▶ **Records from a collection**:
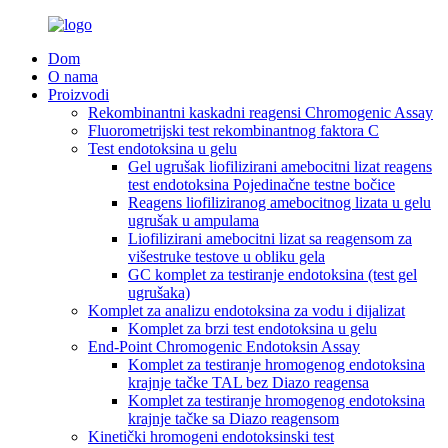
Dom
O nama
Proizvodi
Rekombinantni kaskadni reagensi Chromogenic Assay
Fluorometrijski test rekombinantnog faktora C
Test endotoksina u gelu
Gel ugrušak liofilizirani amebocitni lizat reagens
test endotoksina Pojedinačne testne bočice
Reagens liofiliziranog amebocitnog lizata u gelu
ugrušak u ampulama
Liofilizirani amebocitni lizat sa reagensom za
višestruke testove u obliku gela
GC komplet za testiranje endotoksina (test gel
ugrušaka)
Komplet za analizu endotoksina za vodu i dijalizat
Komplet za brzi test endotoksina u gelu
End-Point Chromogenic Endotoksin Assay
Komplet za testiranje hromogenog endotoksina
krajnje tačke TAL bez Diazo reagensa
Komplet za testiranje hromogenog endotoksina
krajnje tačke sa Diazo reagensom
Kinetički hromogeni endotoksinski test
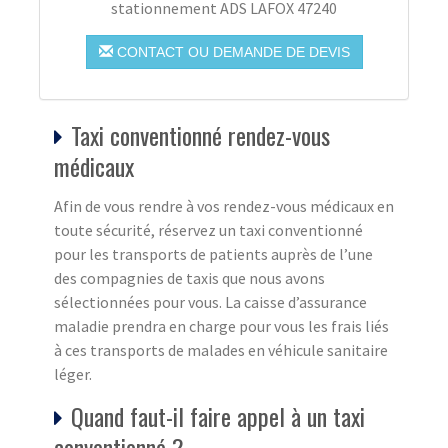
stationnement ADS LAFOX 47240
CONTACT OU DEMANDE DE DEVIS
Taxi conventionné rendez-vous
médicaux
Afin de vous rendre à vos rendez-vous médicaux en
toute sécurité, réservez un taxi conventionné
pour les transports de patients auprès de l’une
des compagnies de taxis que nous avons
sélectionnées pour vous. La caisse d’assurance
maladie prendra en charge pour vous les frais liés
à ces transports de malades en véhicule sanitaire
léger.
Quand faut-il faire appel à un taxi
conventionné ?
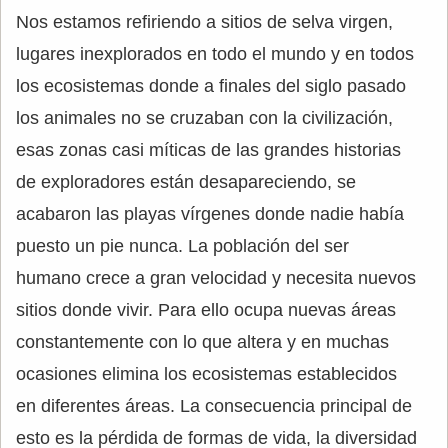
Nos estamos refiriendo a sitios de selva virgen,
lugares inexplorados en todo el mundo y en todos
los ecosistemas donde a finales del siglo pasado
los animales no se cruzaban con la civilización,
esas zonas casi míticas de las grandes historias
de exploradores están desapareciendo, se
acabaron las playas vírgenes donde nadie había
puesto un pie nunca. La población del ser
humano crece a gran velocidad y necesita nuevos
sitios donde vivir. Para ello ocupa nuevas áreas
constantemente con lo que altera y en muchas
ocasiones elimina los ecosistemas establecidos
en diferentes áreas. La consecuencia principal de
esto es la pérdida de formas de vida, la diversidad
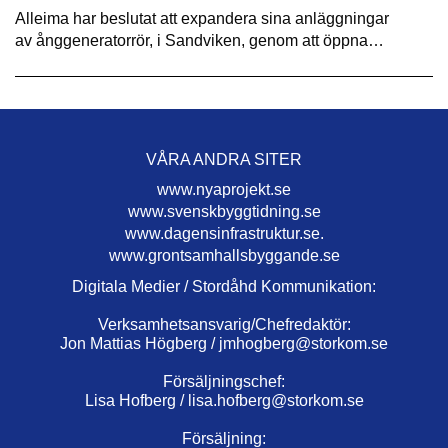
Alleima har beslutat att expandera sina anläggningar
av ånggeneratorrör, i Sandviken, genom att öppna…
VÅRA ANDRA SITER
www.nyaprojekt.se
www.svenskbyggtidning.se
www.dagensinfrastruktur.se.
www.grontsamhallsbyggande.se
Digitala Medier / Stordåhd Kommunikation:
Verksamhetsansvarig/Chefredaktör:
Jon Mattias Högberg /
jmhogberg@storkom.se
Försäljningschef:
Lisa Hofberg /
lisa.hofberg@storkom.se
Försäljning:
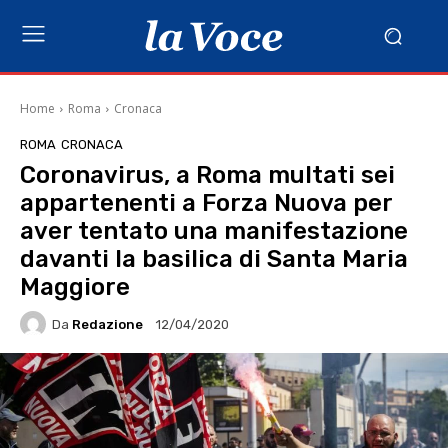
Home
Roma
Cronaca
ROMA
CRONACA
Coronavirus, a Roma multati sei
appartenenti a Forza Nuova per
aver tentato una manifestazione
davanti la basilica di Santa Maria
Maggiore
Da
Redazione
12/04/2020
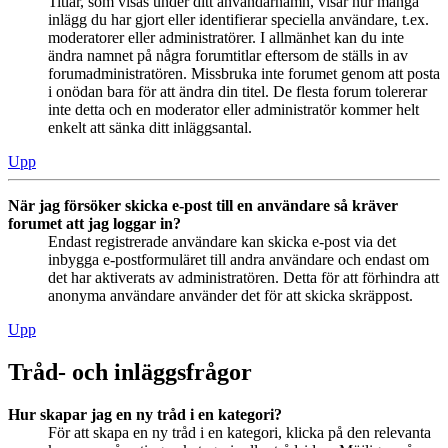
Titlar, som visas under ditt användarnamn, visar hur många
inlägg du har gjort eller identifierar speciella användare, t.ex.
moderatorer eller administratörer. I allmänhet kan du inte
ändra namnet på några forumtitlar eftersom de ställs in av
forumadministratören. Missbruka inte forumet genom att posta
i onödan bara för att ändra din titel. De flesta forum tolererar
inte detta och en moderator eller administratör kommer helt
enkelt att sänka ditt inläggsantal.
Upp
När jag försöker skicka e-post till en användare så kräver
forumet att jag loggar in?
Endast registrerade användare kan skicka e-post via det
inbygga e-postformuläret till andra användare och endast om
det har aktiverats av administratören. Detta för att förhindra att
anonyma användare använder det för att skicka skräppost.
Upp
Tråd- och inläggsfrågor
Hur skapar jag en ny tråd i en kategori?
För att skapa en ny tråd i en kategori, klicka på den relevanta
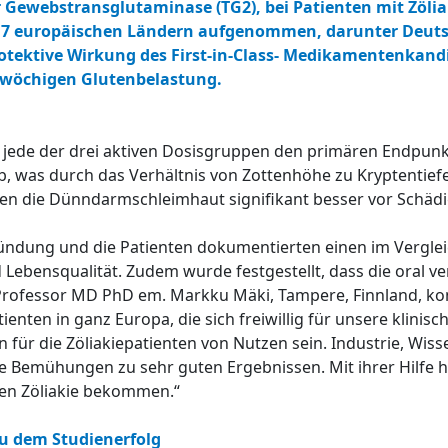
 Gewebstransglutaminase (TG2), bei Patienten mit Zölia
s 7 europäischen Ländern aufgenommen, darunter Deut
protektive Wirkung des First-in-Class- Medikamentenkand
wöchigen Glutenbelastung.
ss jede der drei aktiven Dosisgruppen den primären Endpun
, was durch das Verhältnis von Zottenhöhe zu Kryptentief
gen die Dünndarmschleimhaut signifikant besser vor Schäd
ndung und die Patienten dokumentierten einen im Vergleic
Lebensqualität. Zudem wurde festgestellt, dass die oral ve
 Professor MD PhD em. Markku Mäki, Tampere, Finnland, k
nten in ganz Europa, die sich freiwillig für unsere klinisc
für die Zöliakiepatienten von Nutzen sein. Industrie, Wis
Bemühungen zu sehr guten Ergebnissen. Mit ihrer Hilfe ha
en Zöliakie bekommen.“
u dem Studienerfolg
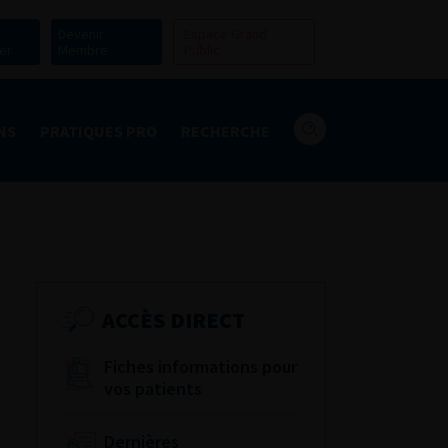
Devenir
Espace Grand
er
Membre
Public
NS
PRATIQUES PRO
RECHERCHE
ACCÈS DIRECT
Fiches informations pour
vos patients
Dernières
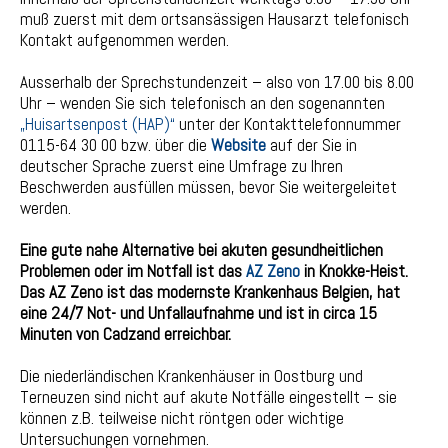
muß zuerst mit dem ortsansässigen Hausarzt telefonisch
Kontakt aufgenommen werden.
Ausserhalb der Sprechstundenzeit – also von 17.00 bis 8.00
Uhr – wenden Sie sich telefonisch an den sogenannten
„Huisartsenpost (HAP)“
unter der Kontakttelefonnummer
0115-64 30 00 bzw. über die
Website
auf der Sie in
deutscher Sprache zuerst eine Umfrage zu Ihren
Beschwerden ausfüllen müssen, bevor Sie weitergeleitet
werden.
Eine gute nahe Alternative bei akuten gesundheitlichen
Problemen oder im Notfall ist das
AZ Zeno
in Knokke-Heist.
Das AZ Zeno ist das modernste Krankenhaus Belgien, hat
eine 24/7 Not- und Unfallaufnahme und ist in circa 15
Minuten von Cadzand erreichbar.
Die niederländischen Krankenhäuser in Oostburg und
Terneuzen sind nicht auf akute Notfälle eingestellt – sie
können z.B. teilweise nicht röntgen oder wichtige
Untersuchungen vornehmen.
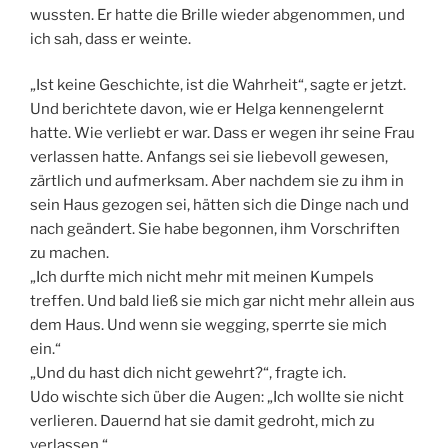
wussten. Er hatte die Brille wieder abgenommen, und
ich sah, dass er weinte.
„Ist keine Geschichte, ist die Wahrheit“, sagte er jetzt.
Und berichtete davon, wie er Helga kennengelernt
hatte. Wie verliebt er war. Dass er wegen ihr seine Frau
verlassen hatte. Anfangs sei sie liebevoll gewesen,
zärtlich und aufmerksam. Aber nachdem sie zu ihm in
sein Haus gezogen sei, hätten sich die Dinge nach und
nach geändert. Sie habe begonnen, ihm Vorschriften
zu machen.
„Ich durfte mich nicht mehr mit meinen Kumpels
treffen. Und bald ließ sie mich gar nicht mehr allein aus
dem Haus. Und wenn sie wegging, sperrte sie mich
ein.“
„Und du hast dich nicht gewehrt?“, fragte ich.
Udo wischte sich über die Augen: „Ich wollte sie nicht
verlieren. Dauernd hat sie damit gedroht, mich zu
verlassen.“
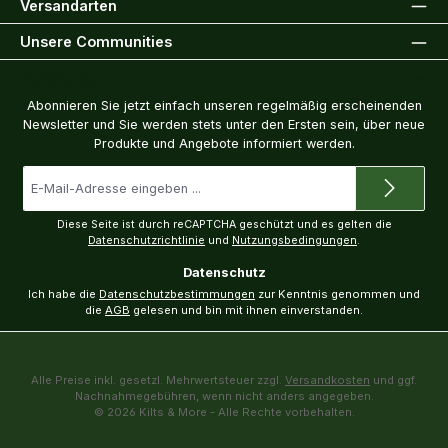
Versandarten
Unsere Communities
Newsletter
Abonnieren Sie jetzt einfach unseren regelmäßig erscheinenden
Newsletter und Sie werden stets unter den Ersten sein, über neue
Produkte und Angebote informiert werden.
E-
Mail-
Adresse
*
Diese Seite ist durch reCAPTCHA geschützt und es gelten die
Datenschutzrichtlinie
und
Nutzungsbedingungen
.
Datenschutz
Ich habe die
Datenschutzbestimmungen
zur Kenntnis genommen und
die
AGB
gelesen und bin mit ihnen einverstanden.
Alle Preise inkl. gesetzl. Mehrwertsteuer zzgl.
Versandkosten
und ggf.
Nachnahmegebühren, wenn nicht anders angegeben.
© 2026 Kilts & More - Alle Rechte vorbehalten.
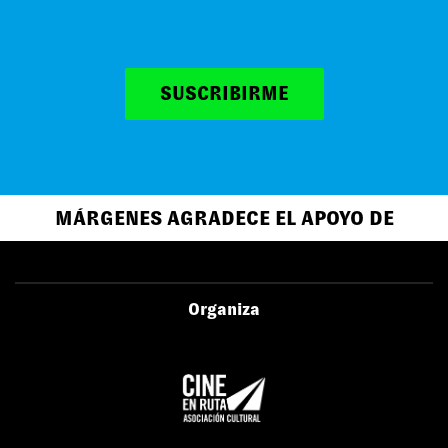
SUSCRIBIRME
MÁRGENES AGRADECE EL APOYO DE
Organiza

▶ **Task directions**:
Determine how many lines in the records above have the string "eller". Only the number should be returned.

▶ **Solution**:
3